Furthermore, the application of the muscle forces is highly relevant for a correct computation of the load distribution in the bone and the bone remodelling after THA. In several studies it was assumed that the muscle forces may be pooled into one force with the greater trochanter as the acting point [4, 710, 13]. In our study, we examined the reduced muscle system according to Heller et al. [27]. Goetzen et al. [31] used the same muscle system in their investigations, while Taylor et al. [11] took all muscle forces into account. The latter was not done in our study for two reasons: first, to save modelling and computation time, and, second, because the other muscle forces are negligible compared to the muscle forces considered.

For the bone adaptation model, we extended the model described by Huiskes et al. [7, 9, 10] because it had no upper bound for the bone formation rate, which of course does not correspond to the physiology. Furthermore, we included the area of necrosis according to the findings of numerous clinical investigations, the one by Wolff [3] in particular. This modified model reflects the physiological situation much better.

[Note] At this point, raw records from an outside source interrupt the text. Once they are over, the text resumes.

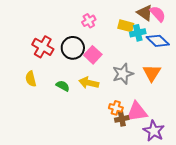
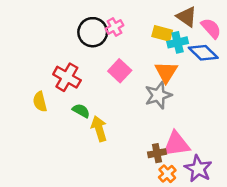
pink semicircle: (158, 14) -> (211, 28), moved
red cross: (43, 47) -> (67, 77), moved
black circle: (73, 48) -> (93, 32), moved
orange triangle: (152, 73) -> (166, 72), moved
yellow arrow: (89, 83) -> (99, 129), moved, turned 60
orange cross: (116, 108) -> (167, 174), moved, turned 32

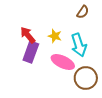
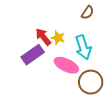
red arrow: (28, 35) -> (43, 37), moved
purple rectangle: (31, 52) -> (33, 55), turned 35

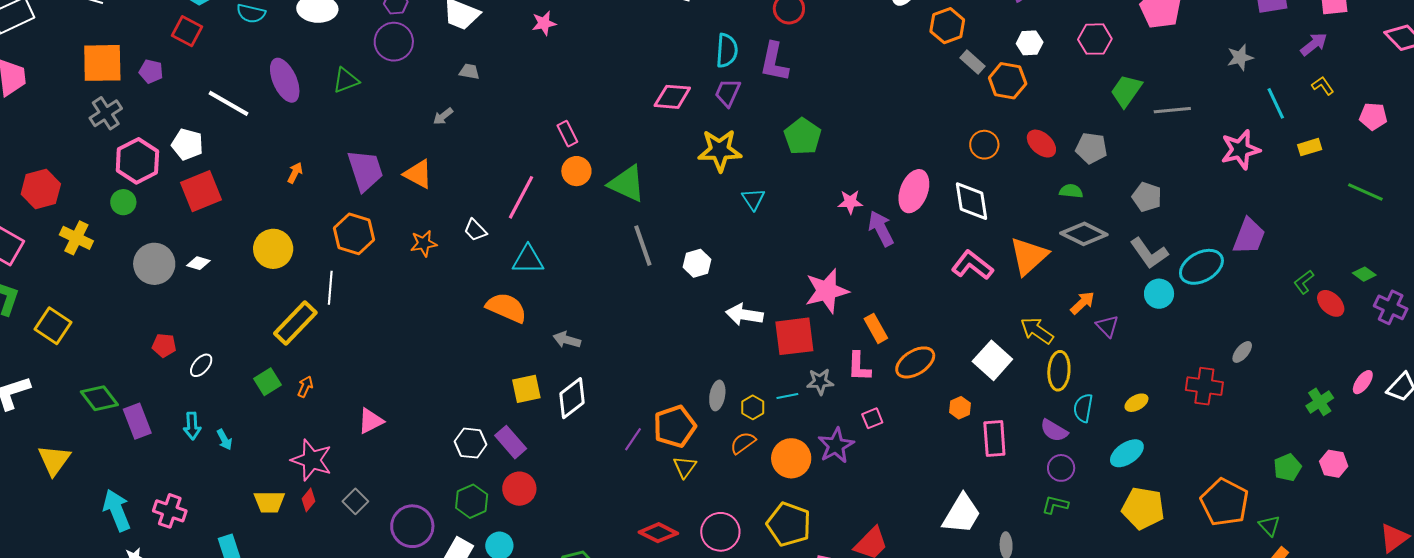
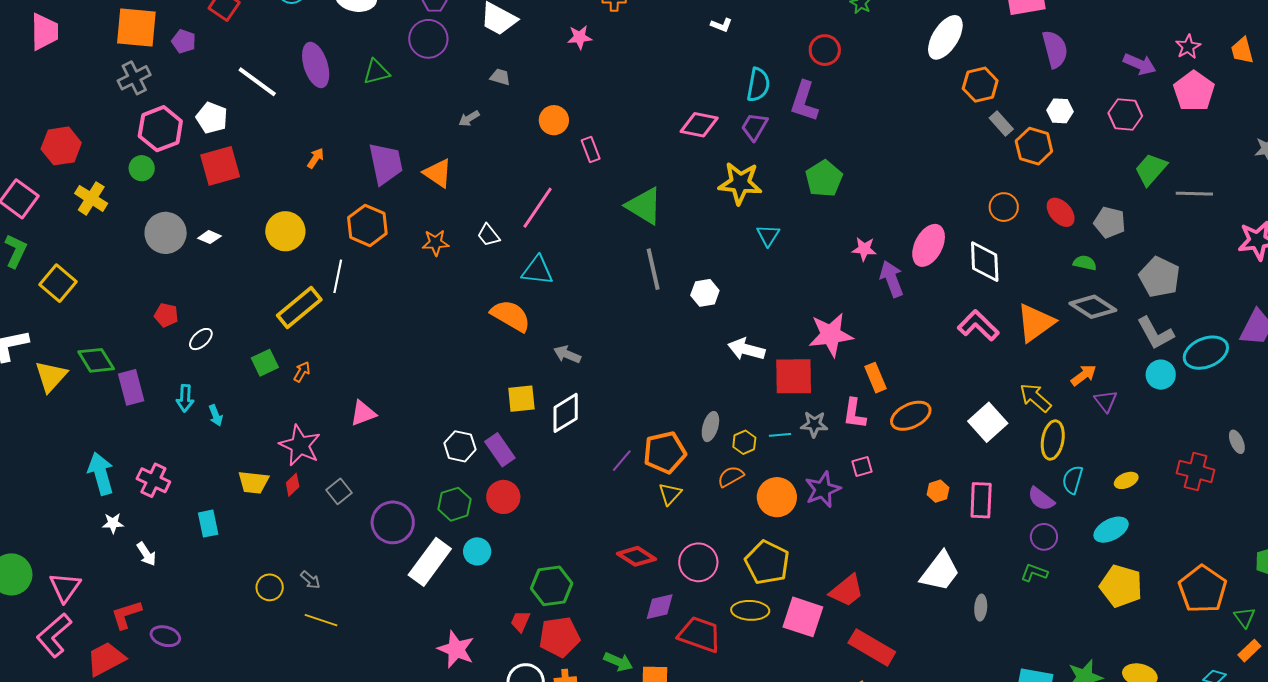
orange circle: (576, 171) -> (554, 120), moved
gray pentagon: (1147, 197) -> (1159, 277), size x1.4
gray ellipse: (1242, 352) -> (1237, 442), turned -70
orange hexagon: (960, 408) -> (938, 491), moved
yellow triangle: (54, 460) -> (51, 376), moved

Regarding the bone remodelling with loading regime E, there is more bone mass loss in the proximal ROI and much less in the diaphyseal one. This is caused by the force transmission within the prosthesis due to the proximal area being coated, which corresponds to the results of clinical studies using the same prosthesis [32].

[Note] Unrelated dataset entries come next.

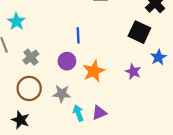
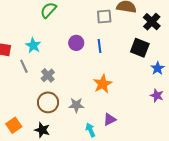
blue line: (78, 35) -> (100, 46), moved
purple circle: (67, 61) -> (76, 43), moved
purple star: (133, 72) -> (157, 95), moved
cyan arrow: (78, 113) -> (90, 130), moved

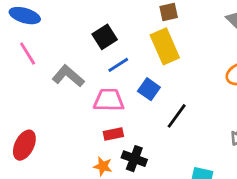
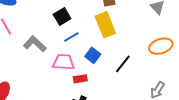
black line: (177, 116) -> (123, 64), moved
red rectangle: (113, 134) -> (80, 79), moved

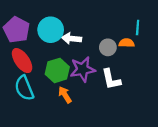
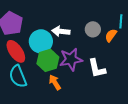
cyan circle: (51, 30) -> (41, 41), moved
orange semicircle: (127, 43) -> (111, 35), turned -56
gray circle: (108, 47) -> (93, 29), moved

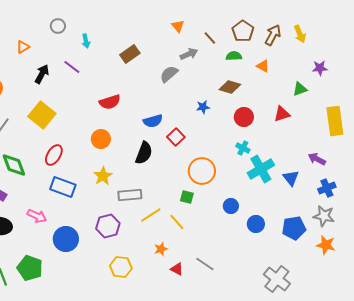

Many investigations are done with homogeneous elastic properties for cancellous and cortical bone [11, 19, 30, 31]. This does not correspond to reality either, for the ABD varies considerably, as shown in several clinical and experimental investigations. In our study, we thus computed the elastic modulus depending on the ABD, as other researchers have done [710, 13, 30].

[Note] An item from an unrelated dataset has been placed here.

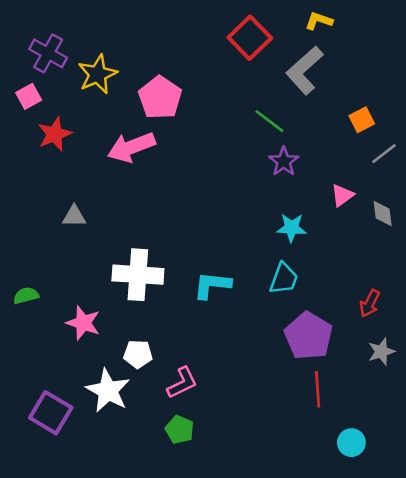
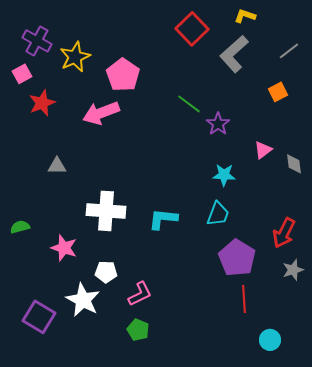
green line: (269, 121) -> (189, 104), moved
gray line: (384, 154) -> (289, 51), moved
red arrow: (370, 303) -> (284, 233), size x1.4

In summary, the research work as described above is increasingly establishing FEA as a reliable in silico method for demonstrating bone remodelling due to stress shielding. However, accompanying clinical examinations are necessary to validate the computations and models used and to improve the material laws [33]. Therefore, DEXA (Dual Energy X-Ray Absorptiometry) investigations are being carried out in the Department of Orthopaedics Department of Orthopaedics of the MHH on 25 patients, provided with the uncemented long-stem BiCONTACT femur component.

Conclusion

The objective of this study was to numerically compare the evolution of the ABD and the mass loss in the periprosthetic femur under separate static load cases of the gait cycle with their counterparts under all loading situations in this cycle. The numerical investigations prove that the FE calculation of the bone remodelling under consideration of the whole gait cycle leads to strong deviations in the mass loss and ABD distribution in comparison to the FE calculations using static loading cases. For the standardisation of the FE calculation of the bone remodelling is the consideration of all loadings in the gait cycle essential.